Já houve contactos oficiais?
Saíram na imprensa e não foram negados pelo PS, há muitos meses… É demasiado tarde para negar. Há uma espécie de impulso de me convidar, de me sugerir o lugar tal nas listas para que deixe de dizer o que estou a dizer, que deixe de fazer o que estou a fazer. Apelo a que não me ofereçam lugares, isso não me move. Ofereçam a todos os cidadãos à esquerda abertura e possibilidade de convergência.

Está a dizer que o BE já lhe ofereceu lugar?
Não, que isso fique claro.

A quem é que está a incomodar mais para lhe oferecerem um lugar?
O que o LIVRE tem gerado é muito entusiasmo em pessoas que não estão na actividade política e nas que estão com algum incómodo. Esse incómodo deve servir de encorajamento para fazermos melhor. Se para ajudar a esse processo for importante eu dizer que não sou candidato, fá-lo-ei com o maior dos prazeres.

Não é estranho que a criação de um partido dependa da proximidade de um acto eleitoral e da convergência de outros partidos?
Este não é um partido para as Europeias. As europeias são importantes para ajudar a falar das coisas que importam em Portugal. Mas as autárquicas já eram importantes, já deveríamos ter tido este tipo de acção. Simplesmente a maior parte das pessoas que estão nestas coisas, a mim me incluo, fizeram petições, manifestos, manifestações, congressos, na esperança que os partidos que já estavam em cena evoluíssem. As europeias são importantes porque temos só 21 deputados e precisamos de ter os melhores possíveis.

Nas próximas legislativas, caso saia vencedor, acha que o PS terá mais tendência para negociar à direita ou à esquerda?
As condições que se têm cristalizado na democracia portuguesa fazem com que só possamos ter governos ancorados à direita, inclusive de bloco central. Ou no máximo de centro. Não sendo a novidade principal do LIVRE, é importante que surja um partido que, ao invés de fazer da convergência tabu, faça da convergência um objectivo.

Então será mais um teste ao PS do que ao LIVRE?

* * * *

◆ O que se pede
(1) Converta as entradas de dados armazenadas numa lista JSON de strings, com uma string por linha e sem linhas em branco. Omita as imagens.
(2) Dê seguimento à entrevista sobre o partido LIVRE a partir do ponto em que termina.
A entrevista e as entradas provêm de fontes distintas.

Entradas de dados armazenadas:
* * * *

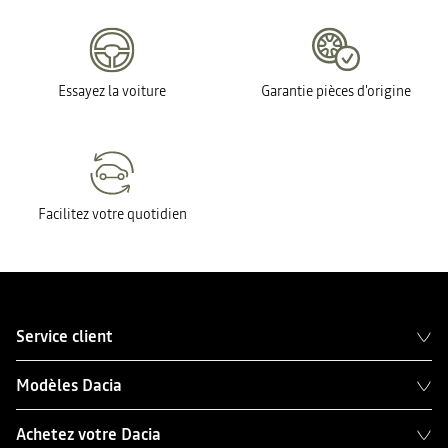
Essayez la voiture
Garantie pièces d'origine
Facilitez votre quotidien
Service client
Modèles Dacia
Achetez votre Dacia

* * * *

◆ Respostas dadas
(1)
[
  "Essayez la voiture",
  "Garantie pièces d'origine",
  "Facilitez votre quotidien",
  "Service client",
  "Modèles Dacia",
  "Achetez votre Dacia"
]

(2)
É um teste a nós todos. Essa alternativa de governação não se faz só a falar acerca dela. Faz-se discutindo conteúdos programáticos, criando grupos de trabalho ou faz-se, como noutros países, depois de um resultado eleitoral. As pessoas sentam-se à mesa sem ser sobre a pressão da política de curto prazo…

Já disse que se sente bem ideologicamente com a ala mais à esquerda do PS e com os mais moderados do Bloco.
É verdade, muita gente da ala moderada do Bloco, infelizmente, tem sido empurrada para fora. Alguns saíram, outros deixaram de ter actividade política permanente.

Está a falar de quem?
Saíram José Sá Fernandes, Daniel Oliveira, Joana Amaral Dias, a Ana Drago agora está com menos actividade.

Ela também foi empurrada?
Não, mas sei qual era a tendência de que toda esta gente fazia parte, a Política XXI. É claro que no tempo do Miguel Portas as coisas eram diferentes. A questão é que nem a ala esquerda do PS nem a ala moderada do BE são determinantes. No meio da esquerda sempre tivemos um problema.

Esse é que é o meio da esquerda?
Inclui esta gente. Como até agora não temos tido sujeito político no meio da esquerda, é fácil aos partidos pescarem à linha. Em nenhum dos três partidos – PS, PCP e BE – esta área é determinante, mas tenho a impressão que no eleitorado é. A ala esquerda no PS protesta mas não determina e no Bloco é a mesma coisa com a área moderada.

O que é que vos distingue?
Primeiro, a liberdade de uma nova era com todos os temas que têm sido pouco tratados: privacidade, protecção de dados, partilha dos conhecimentos na rede. Um discurso de liberdade que é aquilo que os antigos definiam como ser livre: é não estar dependente de um terceiro mesmo que se esteja confortável. Esta é uma lição em termos políticos. Se estivermos dependentes de um convite para uma lista, podemos estar confortáveis, mas não estamos livres. O segundo pilar é o da esquerda, das questões sociais, da igualdade e da justiça social. E aí convergimos e não divergimos dos partidos à esquerda. Mas no terceiro pilar da democracia em Portugal e europeia há grandes divergências, por exemplo em relação às primárias abertas. Quem tem o privilégio de fazer e desfazer deputados com convites ou ostracizações não quer perder esse privilégio quase feudal. Há resistência em envolver os cidadãos em processos deliberativos. O último pilar é a ecologia que não tem tido um espaço autónomo em Portugal.

Faz sentido pensar numa revisão constitucional?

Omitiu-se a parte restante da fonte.